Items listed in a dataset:
┄┄┄┄┄┄

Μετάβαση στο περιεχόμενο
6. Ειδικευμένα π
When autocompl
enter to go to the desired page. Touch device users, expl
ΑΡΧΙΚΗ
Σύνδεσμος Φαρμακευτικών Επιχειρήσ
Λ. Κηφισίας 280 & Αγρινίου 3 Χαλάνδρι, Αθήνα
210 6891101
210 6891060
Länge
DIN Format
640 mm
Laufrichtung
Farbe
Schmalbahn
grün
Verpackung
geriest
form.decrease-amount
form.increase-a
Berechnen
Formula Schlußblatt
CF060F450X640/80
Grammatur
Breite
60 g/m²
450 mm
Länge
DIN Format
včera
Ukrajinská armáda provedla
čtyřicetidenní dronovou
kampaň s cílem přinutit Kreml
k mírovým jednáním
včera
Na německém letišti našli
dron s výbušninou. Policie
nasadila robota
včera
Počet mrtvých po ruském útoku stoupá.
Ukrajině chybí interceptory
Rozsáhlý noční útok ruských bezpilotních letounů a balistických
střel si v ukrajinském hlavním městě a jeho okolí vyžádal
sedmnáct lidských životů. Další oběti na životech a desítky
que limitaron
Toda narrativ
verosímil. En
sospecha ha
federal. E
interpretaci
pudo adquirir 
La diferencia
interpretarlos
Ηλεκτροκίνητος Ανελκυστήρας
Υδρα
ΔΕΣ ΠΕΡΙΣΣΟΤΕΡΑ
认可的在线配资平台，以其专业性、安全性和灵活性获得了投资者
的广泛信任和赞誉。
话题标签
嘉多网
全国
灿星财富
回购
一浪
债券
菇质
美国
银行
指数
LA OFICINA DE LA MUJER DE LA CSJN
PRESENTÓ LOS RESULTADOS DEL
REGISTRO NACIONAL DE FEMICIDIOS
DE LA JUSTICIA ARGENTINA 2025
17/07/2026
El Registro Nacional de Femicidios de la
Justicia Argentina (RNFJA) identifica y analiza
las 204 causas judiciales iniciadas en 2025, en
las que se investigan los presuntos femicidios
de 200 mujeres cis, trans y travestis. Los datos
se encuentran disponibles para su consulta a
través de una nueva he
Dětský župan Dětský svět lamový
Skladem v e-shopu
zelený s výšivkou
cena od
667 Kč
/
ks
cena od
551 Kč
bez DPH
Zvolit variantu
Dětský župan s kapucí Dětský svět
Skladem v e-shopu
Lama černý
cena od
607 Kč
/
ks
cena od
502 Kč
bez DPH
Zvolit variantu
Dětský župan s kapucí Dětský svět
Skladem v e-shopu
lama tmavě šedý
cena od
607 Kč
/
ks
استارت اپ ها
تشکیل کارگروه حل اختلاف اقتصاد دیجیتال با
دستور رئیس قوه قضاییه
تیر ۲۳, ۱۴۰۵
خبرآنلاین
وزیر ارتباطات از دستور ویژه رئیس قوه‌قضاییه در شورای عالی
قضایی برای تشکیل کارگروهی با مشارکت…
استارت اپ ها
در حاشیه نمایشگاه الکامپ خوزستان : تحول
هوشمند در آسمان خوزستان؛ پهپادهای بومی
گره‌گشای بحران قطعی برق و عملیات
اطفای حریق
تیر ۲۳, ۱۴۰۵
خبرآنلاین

┄┄┄┄┄┄

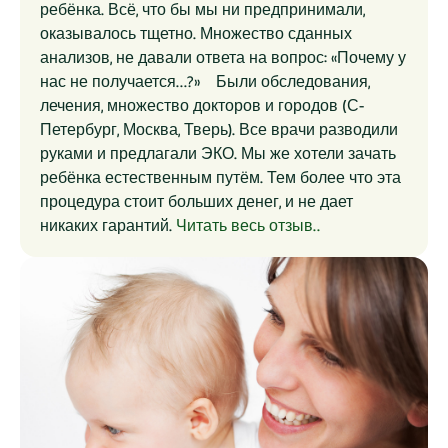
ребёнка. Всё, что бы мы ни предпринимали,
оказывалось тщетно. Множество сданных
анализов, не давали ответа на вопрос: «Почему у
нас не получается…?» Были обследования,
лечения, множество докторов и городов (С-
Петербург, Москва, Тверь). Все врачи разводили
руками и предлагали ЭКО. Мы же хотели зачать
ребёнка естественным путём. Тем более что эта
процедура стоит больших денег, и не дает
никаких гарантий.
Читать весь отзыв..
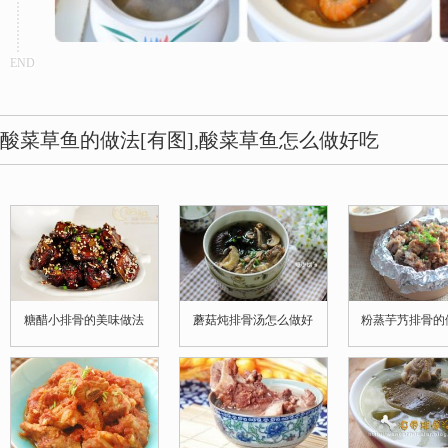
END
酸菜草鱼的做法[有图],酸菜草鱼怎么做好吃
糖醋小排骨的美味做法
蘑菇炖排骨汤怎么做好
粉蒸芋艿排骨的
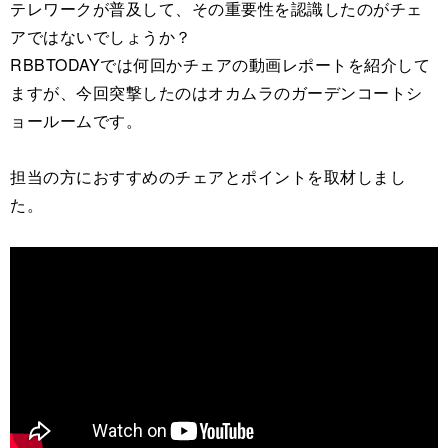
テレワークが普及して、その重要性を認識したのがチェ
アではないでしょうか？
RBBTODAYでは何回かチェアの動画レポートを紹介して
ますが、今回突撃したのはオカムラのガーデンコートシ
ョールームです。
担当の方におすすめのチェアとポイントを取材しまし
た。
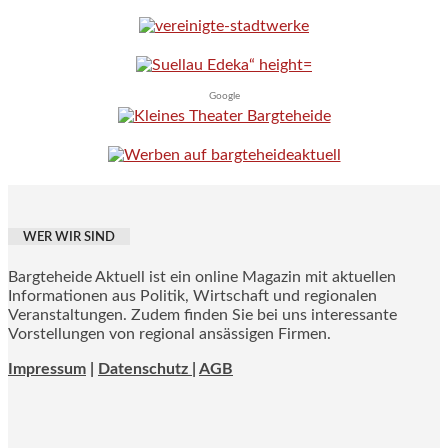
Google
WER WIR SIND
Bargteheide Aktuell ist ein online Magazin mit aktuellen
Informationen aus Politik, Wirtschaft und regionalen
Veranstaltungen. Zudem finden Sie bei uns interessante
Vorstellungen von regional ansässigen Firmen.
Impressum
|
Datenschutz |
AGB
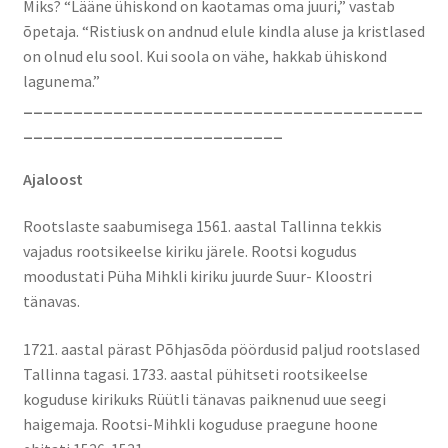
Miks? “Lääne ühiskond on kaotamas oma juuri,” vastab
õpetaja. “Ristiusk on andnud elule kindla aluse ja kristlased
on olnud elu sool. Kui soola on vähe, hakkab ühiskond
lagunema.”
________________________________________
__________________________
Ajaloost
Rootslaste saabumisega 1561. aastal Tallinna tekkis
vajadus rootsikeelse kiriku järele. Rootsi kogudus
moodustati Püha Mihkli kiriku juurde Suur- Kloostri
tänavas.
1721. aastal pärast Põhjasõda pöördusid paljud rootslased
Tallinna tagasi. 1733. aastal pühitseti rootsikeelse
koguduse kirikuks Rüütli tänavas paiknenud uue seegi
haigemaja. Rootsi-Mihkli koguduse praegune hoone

┄┄┄┄┄┄

(Exercise goal) How many of the lines in the data above carry the word "تشکیل"? Say the number and nothing else.

(Result of this task) 2